Fifth Amendment Considerations
The Fifth Amendment of the U.S. Constitution prohibits the government from taking private property for public use, unless the private property owner receives just compensation. In effect, this prohibition prevents the government from using its right of eminent domain to seize property indiscriminately, or from trying to pay less than the property is worth. Fifth Amendment rights protect the private property owner from being cheated if he loses his land. If the owner feels that the government is trying to undervalue his land, he can also present evidence dealing with land valuation at the hearing.
Valid Public Use
Eminent domain demands that the government demonstrate a valid public reason for taking the property.
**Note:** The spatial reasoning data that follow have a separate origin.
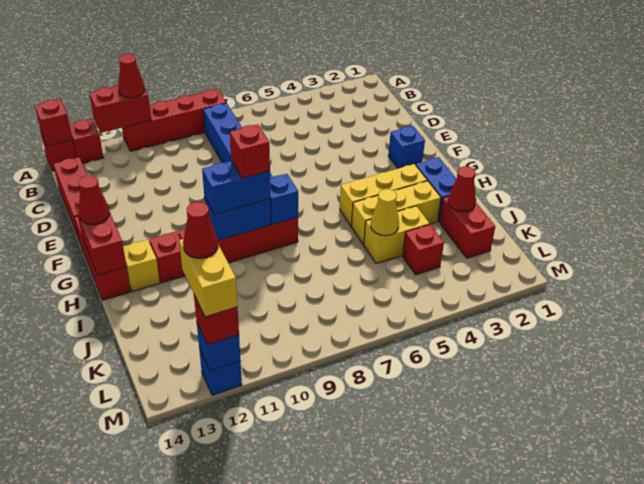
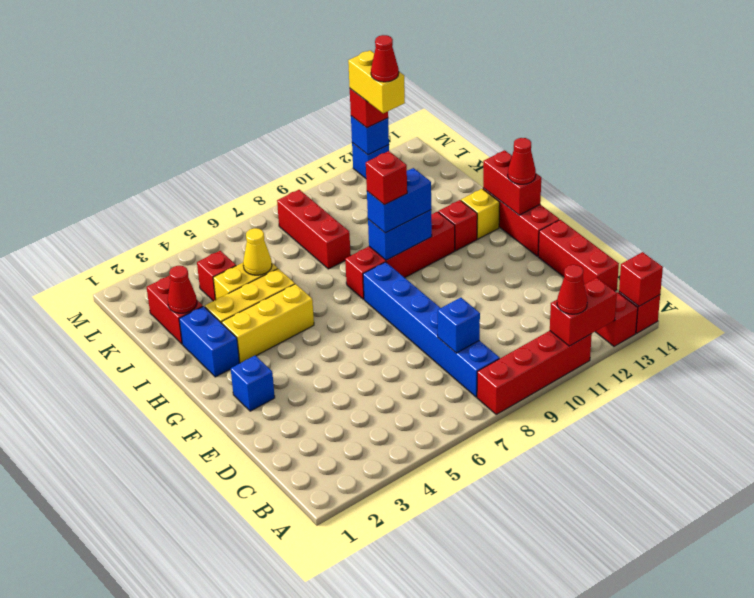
blue 1x1 brick [270,174,298,225] -> blue 1x1 brick moved to [438,298,480,353]
none -> red 1x3 brick [277,190,351,269]

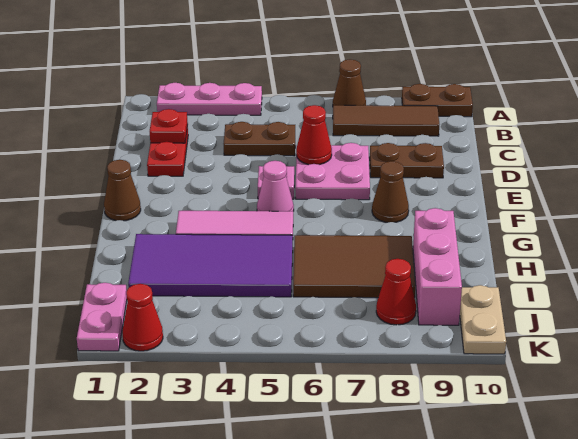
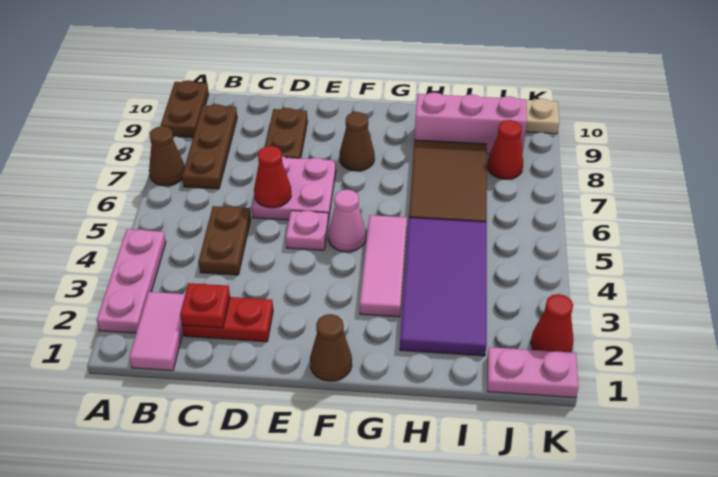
none -> pink 1x2 tile [129,292,185,371]
brown 1x3 tile [333,105,439,136] -> brown 1x3 plate [182,104,237,189]

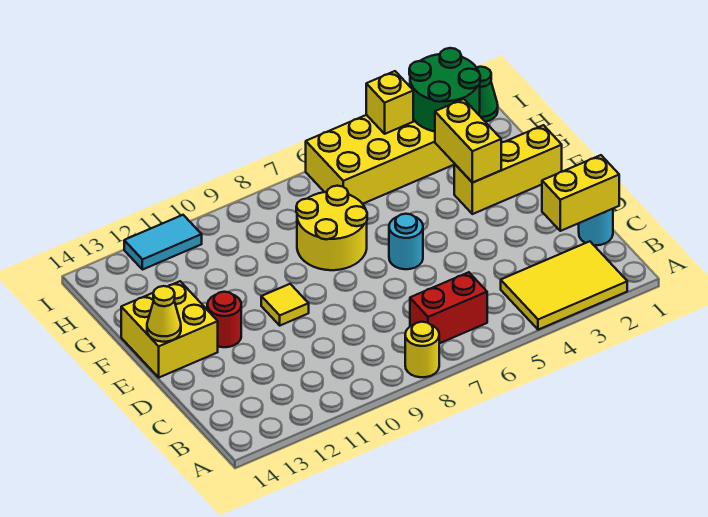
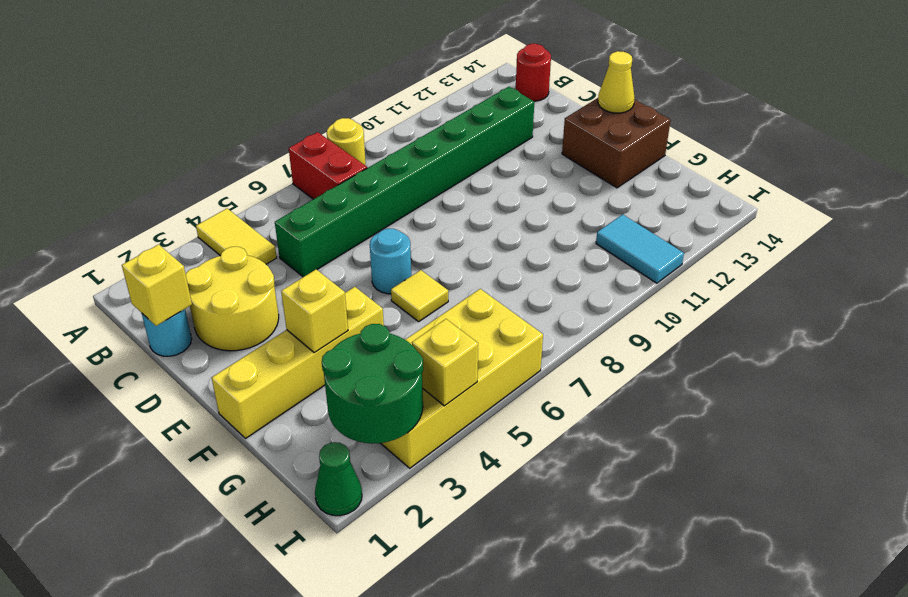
yellow 2x3 tile [501,241,627,330] -> yellow 1x2 tile [196,208,277,264]
red 1x2 brick [410,272,487,343] -> red 1x2 brick turned to [289,132,367,199]
yellow 1x2 brick [542,155,619,231] -> yellow 1x1 brick [122,244,192,326]
none -> green 1x8 brick [275,87,534,277]
yellow 1x1 tile [261,284,309,325] -> yellow 1x1 tile moved to [391,270,448,322]
red 1x1 round brick [207,292,241,347] -> red 1x1 round brick moved to [516,44,551,101]
yellow 2x2 brick [121,281,218,377] -> brown 2x2 brick [562,98,671,188]
yellow 1x3 brick [454,125,562,214] -> yellow 1x4 brick [211,287,384,439]
yellow 1x2 brick [435,99,501,183] -> yellow 1x1 brick [281,269,348,353]
yellow 2x2 round brick [296,186,367,270] -> yellow 2x2 round brick moved to [186,247,279,351]
cyan 1x2 tile [124,215,202,270] -> cyan 1x2 tile turned to [596,214,684,283]

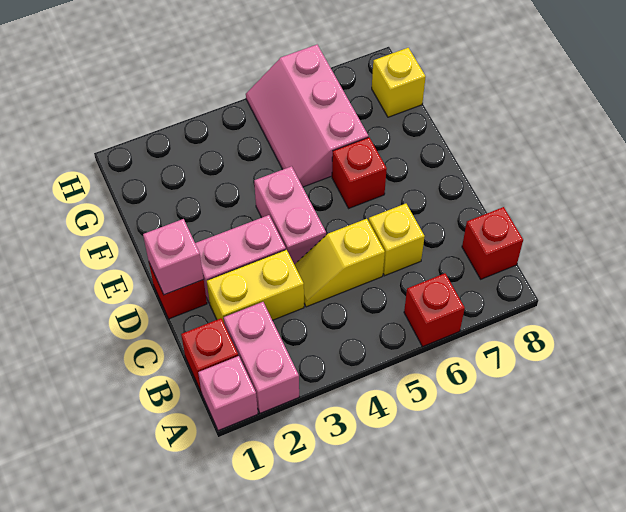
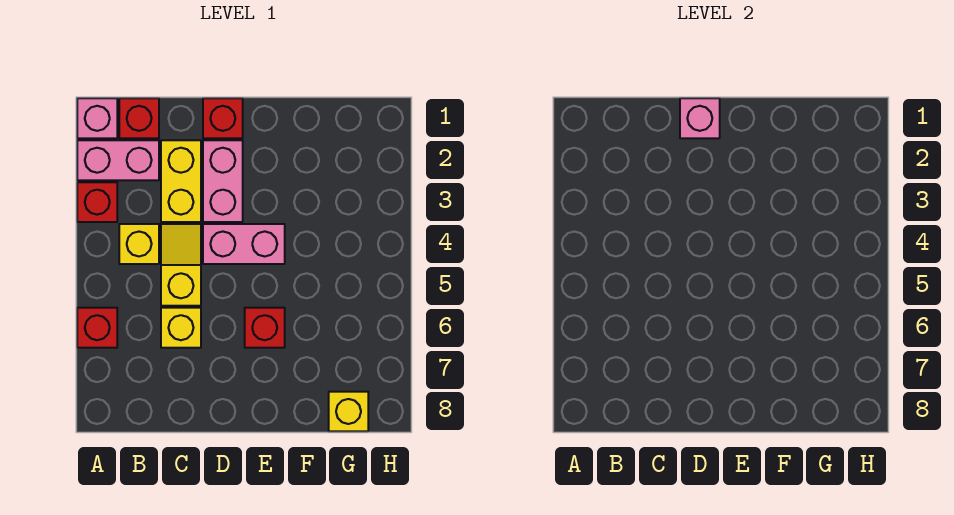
none -> yellow 1x1 brick [119,224,159,264]
red 1x1 brick [462,207,523,279] -> red 1x1 brick moved to [77,182,117,222]
pink 2x3 slope [246,45,368,187] -> none

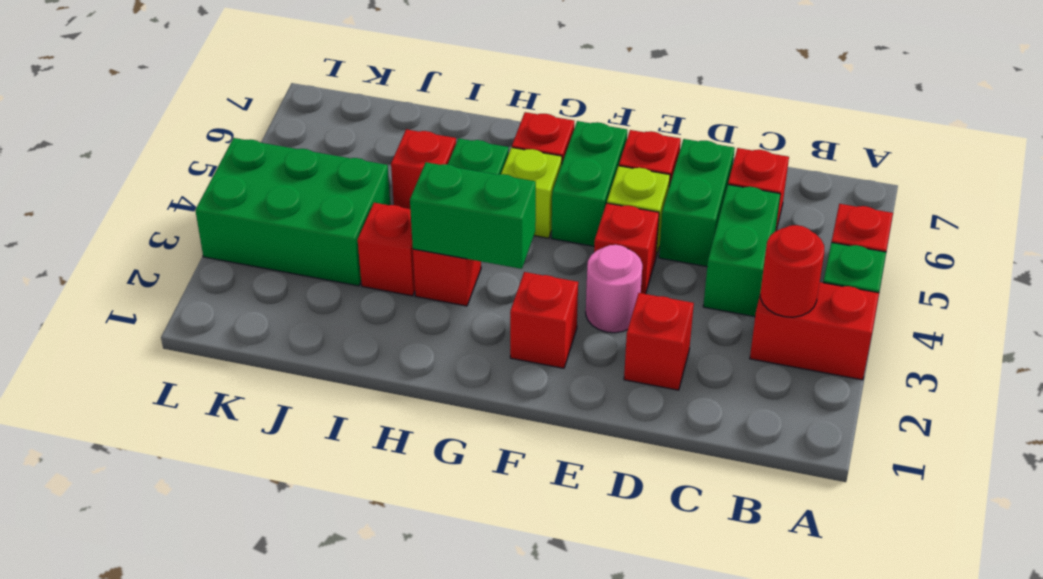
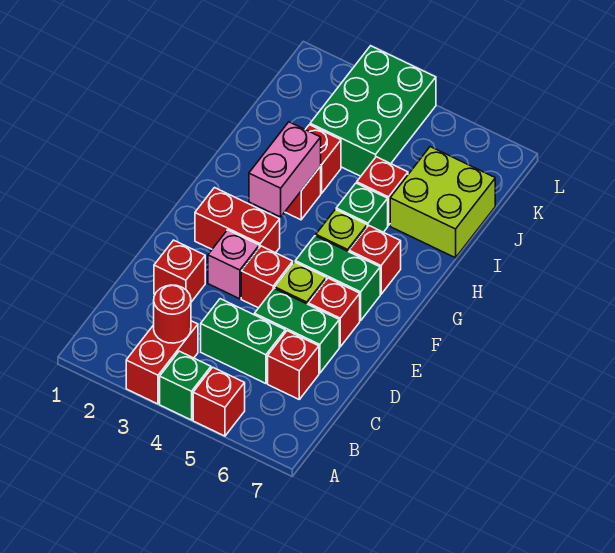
pink 1x1 round brick [586,245,642,333] -> pink 1x1 brick [208,230,259,299]
red 1x1 brick [510,272,578,368] -> red 1x2 brick [195,188,280,253]
green 1x2 brick [410,162,536,269] -> pink 1x2 brick [249,122,321,217]
none -> lime 2x2 brick [390,147,495,258]

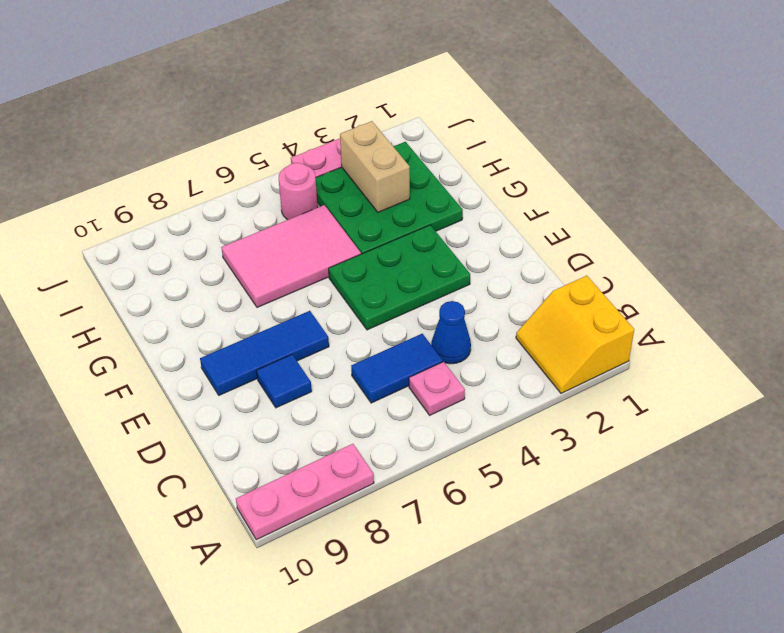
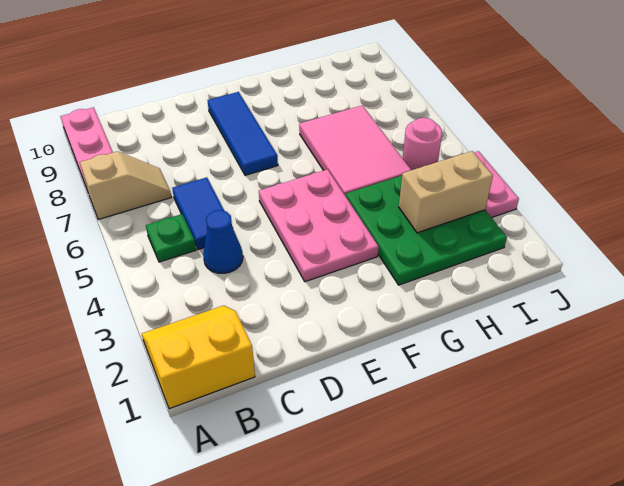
none -> tan 1x2 slope [80,151,171,220]
pink 1x1 plate [409,362,465,415] -> green 1x1 plate [146,214,196,262]
blue 1x1 tile [256,355,312,408] -> none
green 2x3 plate [329,225,470,330] -> pink 2x3 plate [259,169,379,282]

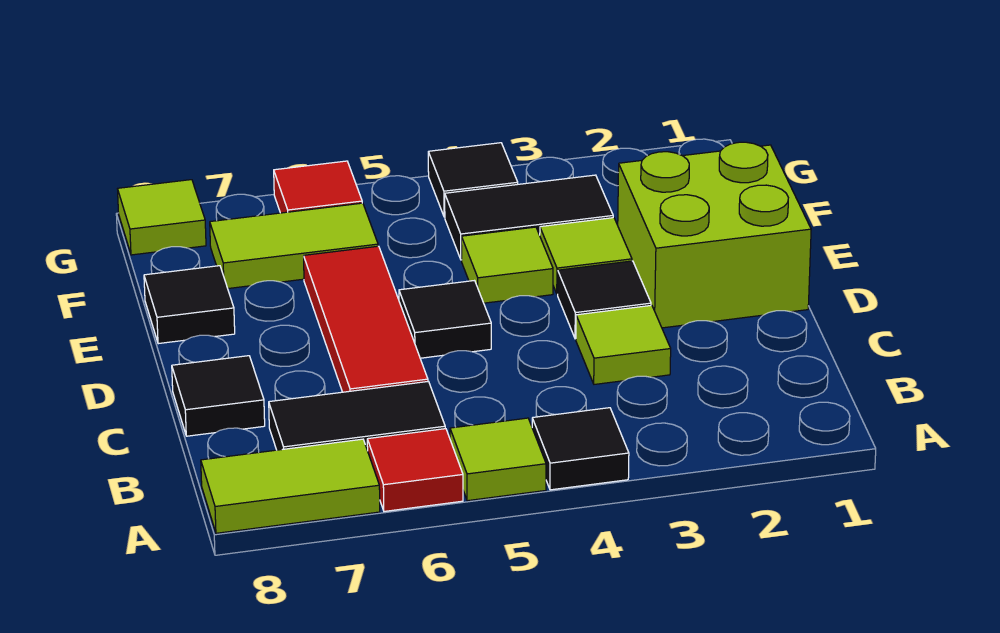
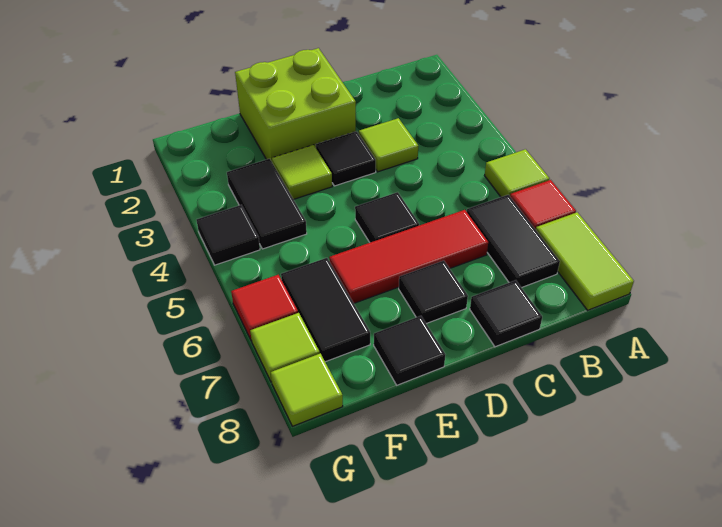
black 1x1 tile [532,408,629,490] -> black 1x1 tile moved to [399,260,468,324]
lime 1x1 tile [461,227,553,303] -> lime 1x1 tile moved to [250,313,320,382]
lime 1x2 tile [210,203,378,288] -> black 1x2 tile [281,258,370,362]

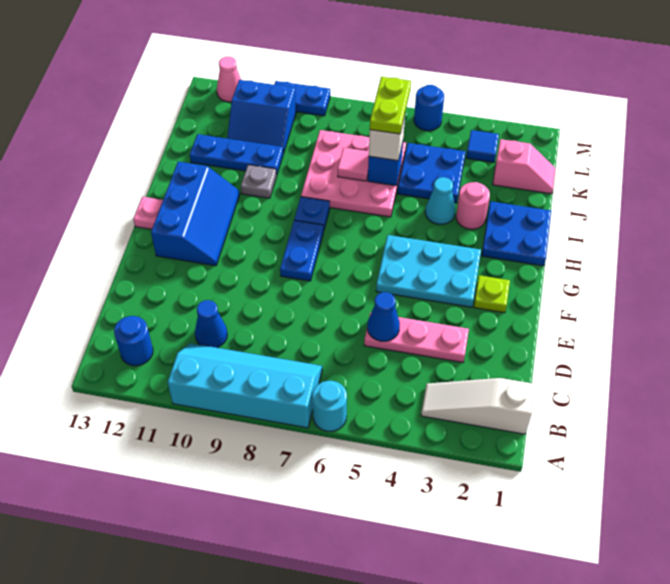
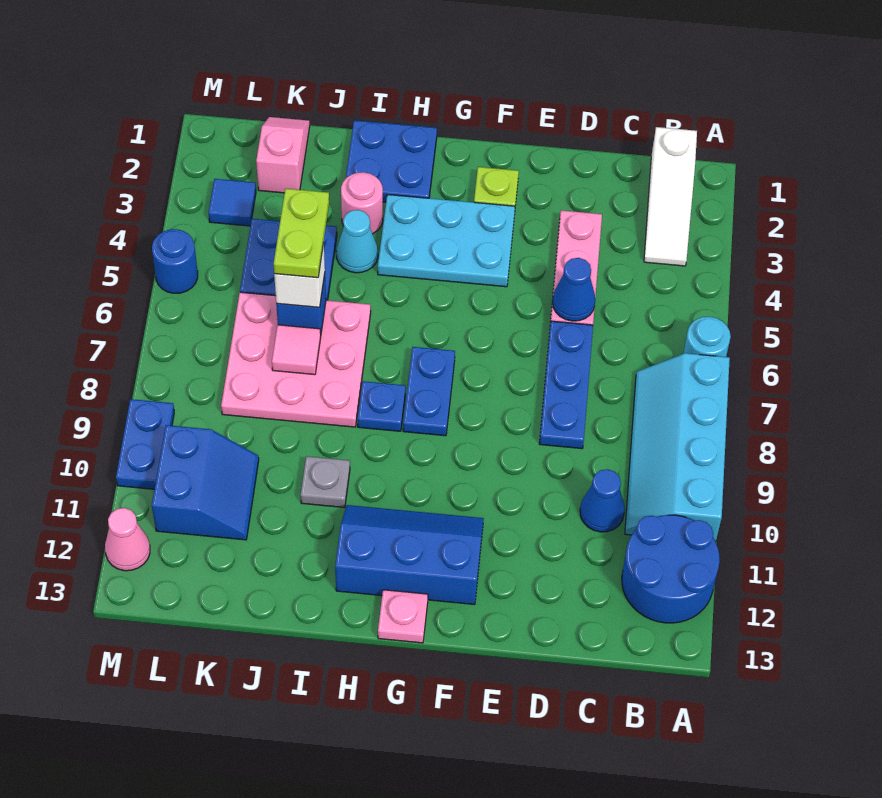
blue 1x1 round brick [114,316,153,366] -> blue 2x2 round brick [622,515,720,623]
cyan 2x3 plate [376,235,481,307] -> cyan 2x3 plate turned to [378,195,515,287]
blue 1x2 plate [280,220,323,281] -> blue 1x2 plate turned to [403,347,455,436]
lime 1x2 plate [370,77,411,134] -> lime 1x2 plate turned to [274,189,329,278]
blue 1x3 plate [190,134,283,176] -> blue 1x3 plate moved to [539,321,593,449]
However, in most states, eminent domain case law has placed very few limits on what constitutes a valid public use. Recently, in the case of Kelo v. New London (2005), a city wanted to take private property to make the property conform with a broad plan for economic redevelopment. The U.S. Supreme Court declared that "valid public use" even includes seizure of property to economically redevelop the property. However, should a property owner believe that the government is taking his property for an invalid use, he has a right to challenge the use in court.
The "just compensation" required by the Fifth Amendment demands that the government pay the private property owner fair market value for his property. Typically, if the government and property owner disagree on the value, they can negotiate a price or ask the court to set a fair value. Just compensation may cover more than the retail value of the property. Particularly in the case of a business operating on eminent domain property, the government may also need to pay for the loss of value to the business in losing its character.